Superbike Assen, komentarze Bautisty
Zawodnik zespołu Aruba Racing Ducati tak opisał pierwszy wyścig ze swojego punktu widzenia, od startu na slickach na częściowo mokrym torze, co wiązało się z koniecznością zachowania szczególnej ostrożności w oczekiwaniu na wyschnięcie asfaltu: „Na każdym okrążeniu musieliśmy dokonać zmiany w myślach, ponieważ pierwsza część toru była mokra, a dwie pozostałe całkowicie suche. Na każdym okrążeniu trzeba było się zmieniać. Do pierwszego zakrętu trzeba było zachować spokój, a na prostej można było naciskać na 100%. Problemem było ponowne wjechanie w pierwsze zakręty po pchnięciu, bo tor był mokry. Ten wyścig był wyzwaniem, dobrze się bawiłem. Z powodu czerwonej flagi nie mogliśmy walczyć o zwycięstwo, ale takie rzeczy się zdarzają. Jestem zadowolony ze swojego występu„.
Bautistę zapytano także o zaskakujące zwycięstwo Spinellego, który ściga się w Assen w zastępstwie kontuzjowanego Danilo Petrucciego: „Kiedy zobaczyłem, że jednym manewrem wyprzedził 6-7 kolarzy, pomyślałem, że jeździ na mokrych oponach, bo na slickach nie da się tego zrobić. Ostatecznie użył półproduktów. Myślałem, że uda nam się to odzyskać po połowie wyścigu. Pierwsza część toru była bardzo mokra i zajęło nam dużo czasu, zanim się zregenerowaliśmy. Spodziewałem się, że wyschnie szybciej, na ostatnich okrążeniach była tylko jedna sucha linia i dlatego nie powinniśmy popełniać żadnych błędów. Spinelli miał szczęście, ale szczęście jest również ważne, aby wygrywać wyścigi. Zdecydowanie żyje teraz marzeniem.”.

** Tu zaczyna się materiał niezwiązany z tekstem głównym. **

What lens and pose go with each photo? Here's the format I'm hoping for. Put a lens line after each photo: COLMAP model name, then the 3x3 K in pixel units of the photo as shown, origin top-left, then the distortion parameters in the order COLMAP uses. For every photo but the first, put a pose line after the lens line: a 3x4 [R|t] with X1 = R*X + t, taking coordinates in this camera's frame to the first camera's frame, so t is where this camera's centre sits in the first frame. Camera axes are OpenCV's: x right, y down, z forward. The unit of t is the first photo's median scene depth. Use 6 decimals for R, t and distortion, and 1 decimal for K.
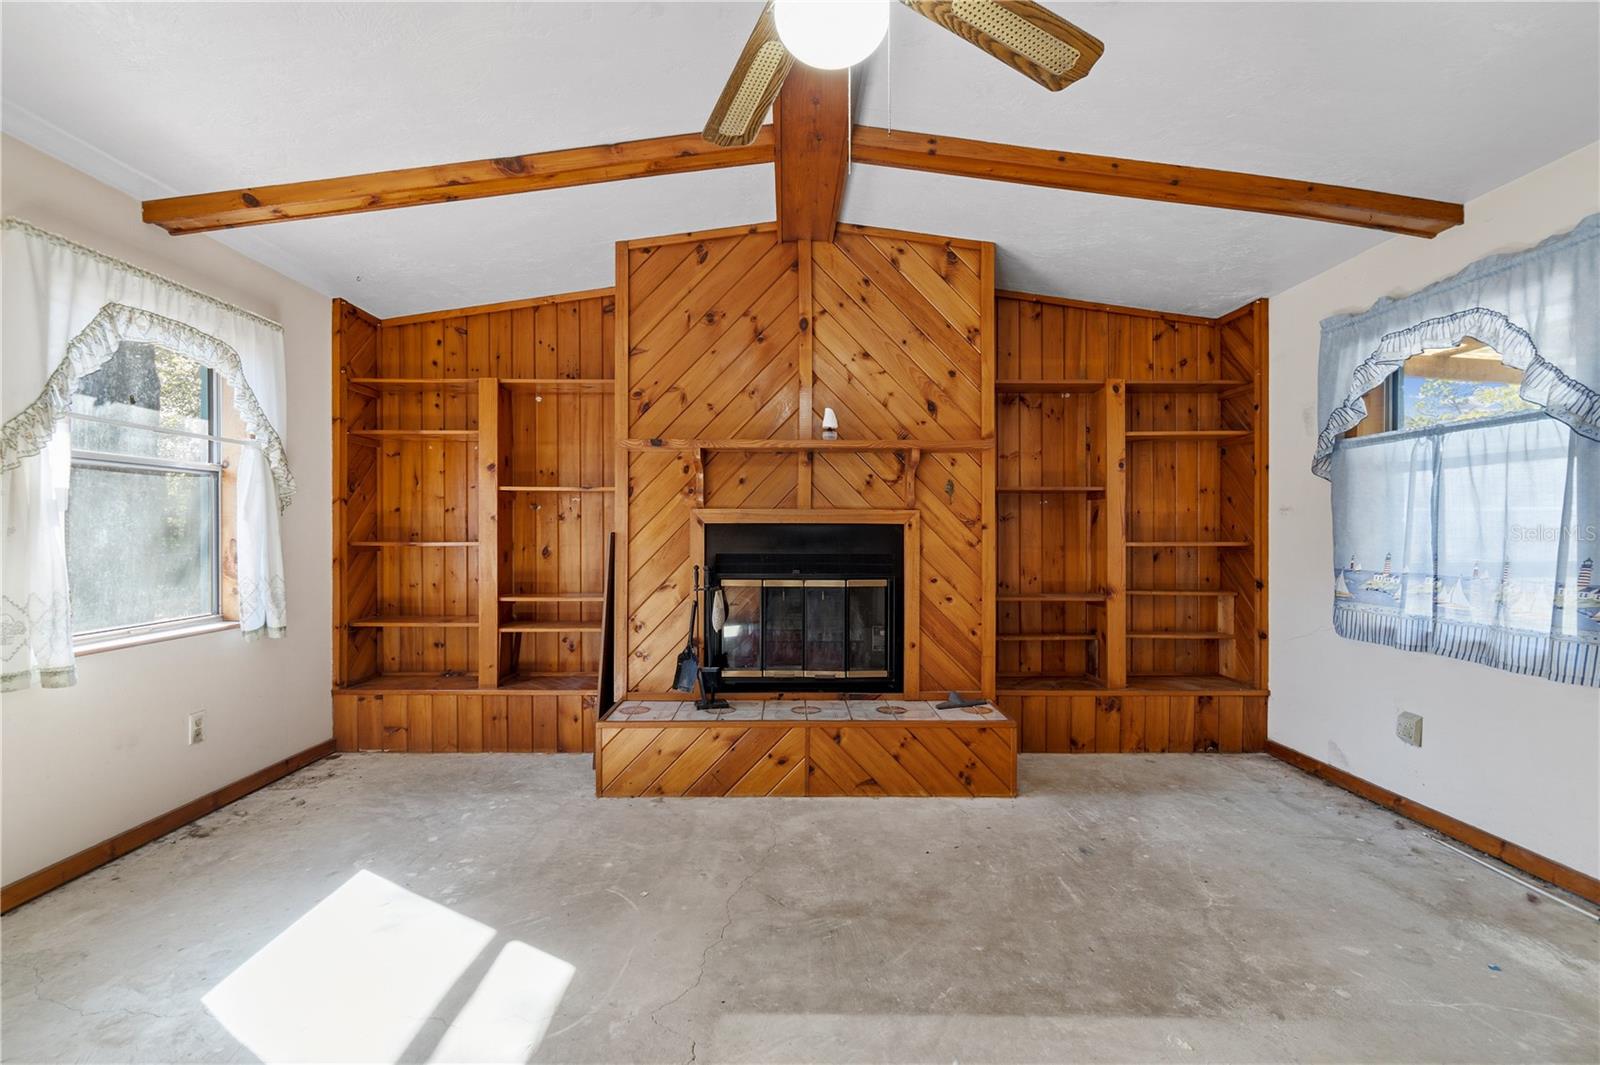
lens RADIAL K [[696.2, 0, 791.9], [0, 696.2, 532.8], [0, 0, 1]] dist [-0.004363, 0.000607]
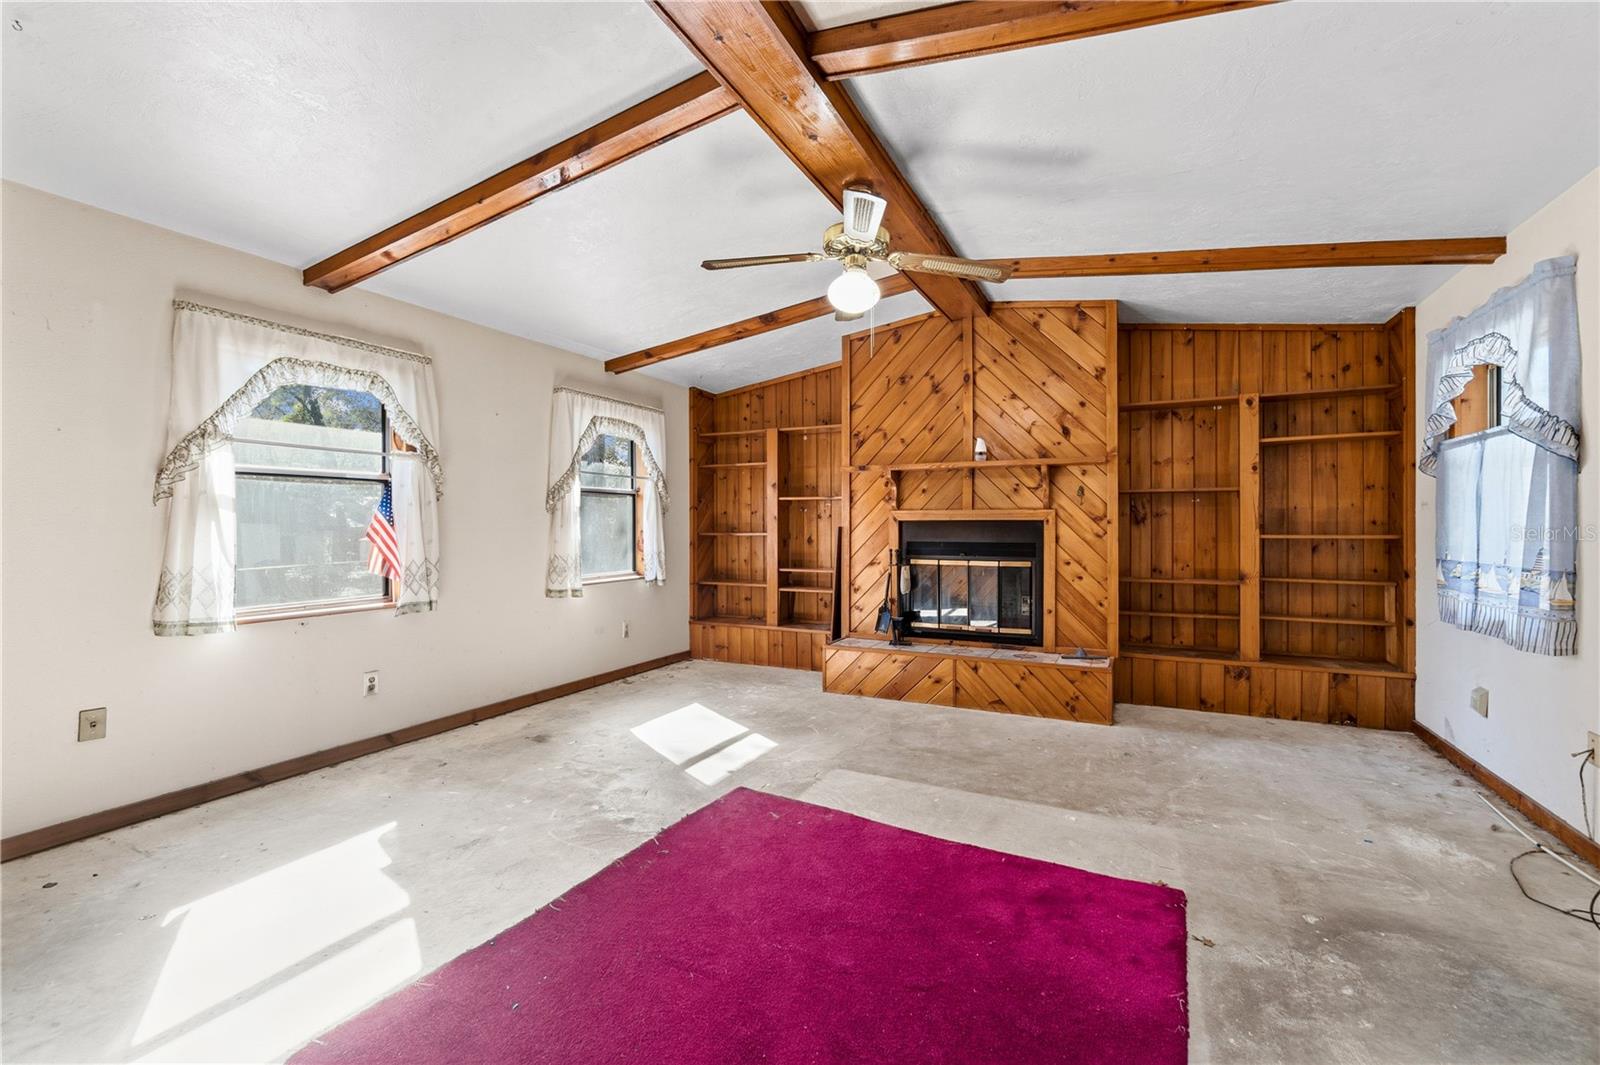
lens RADIAL K [[696.2, 0, 791.4], [0, 696.2, 526.0], [0, 0, 1]] dist [-0.004363, 0.000607]
pose [[0.892353, -0.001623, -0.451336, 0.336738], [0.000326, 0.999996, -0.002952, 0.002249], [0.451339, 0.002487, 0.892349, -0.412272]]
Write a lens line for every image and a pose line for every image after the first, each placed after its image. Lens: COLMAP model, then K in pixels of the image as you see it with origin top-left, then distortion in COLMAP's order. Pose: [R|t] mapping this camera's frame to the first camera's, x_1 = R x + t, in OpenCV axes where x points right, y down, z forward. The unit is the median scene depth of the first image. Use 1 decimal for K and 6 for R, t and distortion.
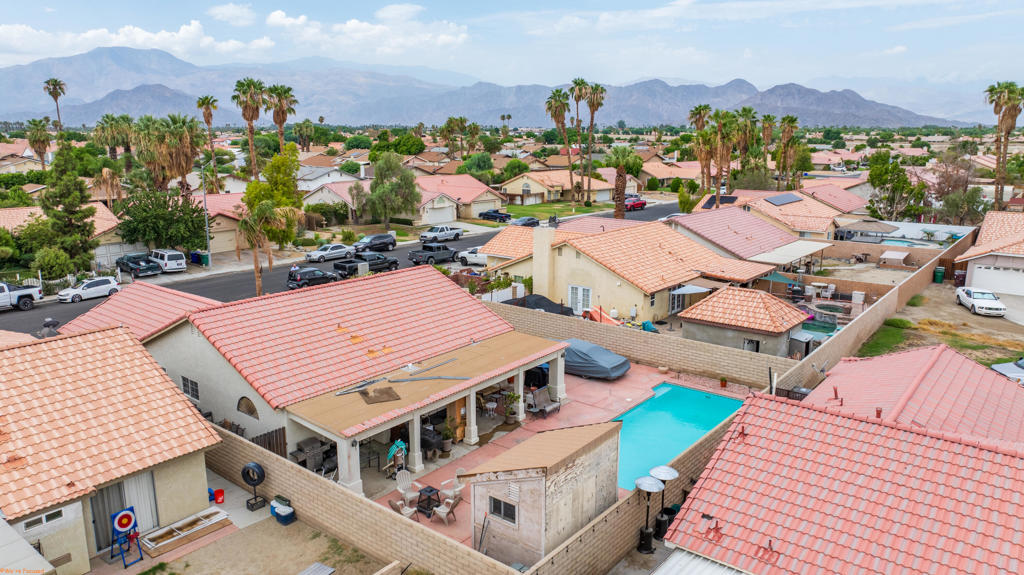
lens RADIAL K [[716.3, 0, 514.0], [0, 716.3, 287.4], [0, 0, 1]] dist [-0.029936, 0.030406]
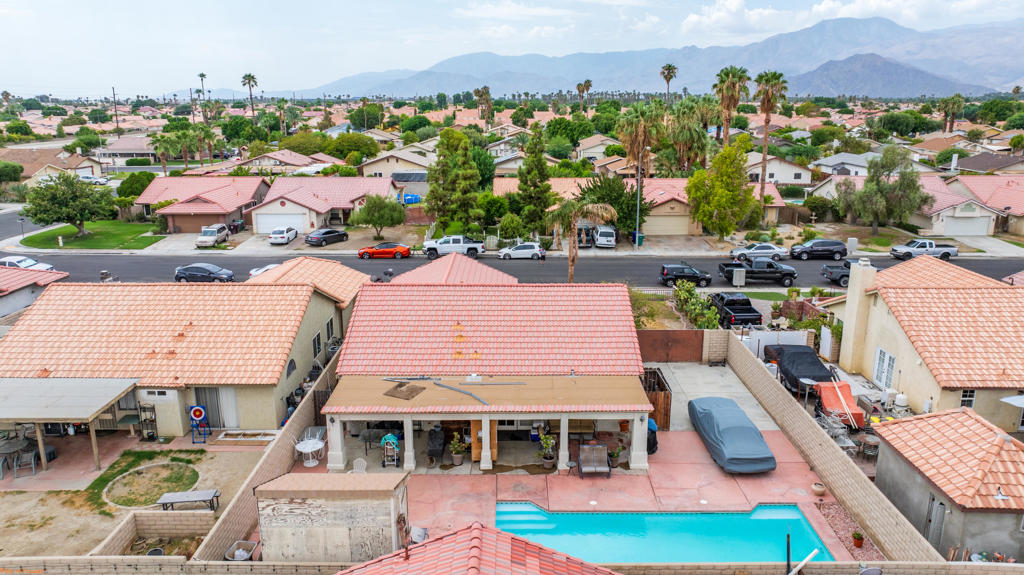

Wybór opon nie był łatwy i Hiszpan wyjaśnił, co skłoniło go do zamontowania slicków: „Decyzję podjąłem 7 minut przed startem, ponieważ na okrążeniu zapoznawczym widziałem, że dwa ostatnie sektory były dość suche i nie można było używać opon deszczowych. Jednocześnie wybór był trudny, bo grill był mokry. Zdecydowaliśmy się na slicki i widziałem, że był to wybór prawie wszystkich„.
Pojedynek Alvaro-Toprak w niedzielę?
Bez czerwonej flagi Bautista i Razgatlioglu prawdopodobnie walczyliby o sukces, który mogliśmy zobaczyć ponownie jutro. Aktualny mistrz Superbike komentuje w ten sposób: „Tempo było podobne i myślę, że dałoby się dojechać do końca razem, ale tak się skończyło i zobaczymy, co będzie jutro„.
Jutro w wyścigu Superpole ponownie wystartuje z siódmego miejsca, biorąc pod uwagę, że jego sesje kwalifikacyjne nie były genialne :”Dzisiaj na mokrym Superpole poprawiałem się z okrążenia na okrążenie, ale nie na tyle, aby uzyskać dobrą pozycję na starcie. Ale w Barcelonie i na Phillip Island sprawy potoczyły się gorzej. To były moje najlepsze kwalifikacje w tym roku. Jutro zobaczymy jaka będzie pogoda„.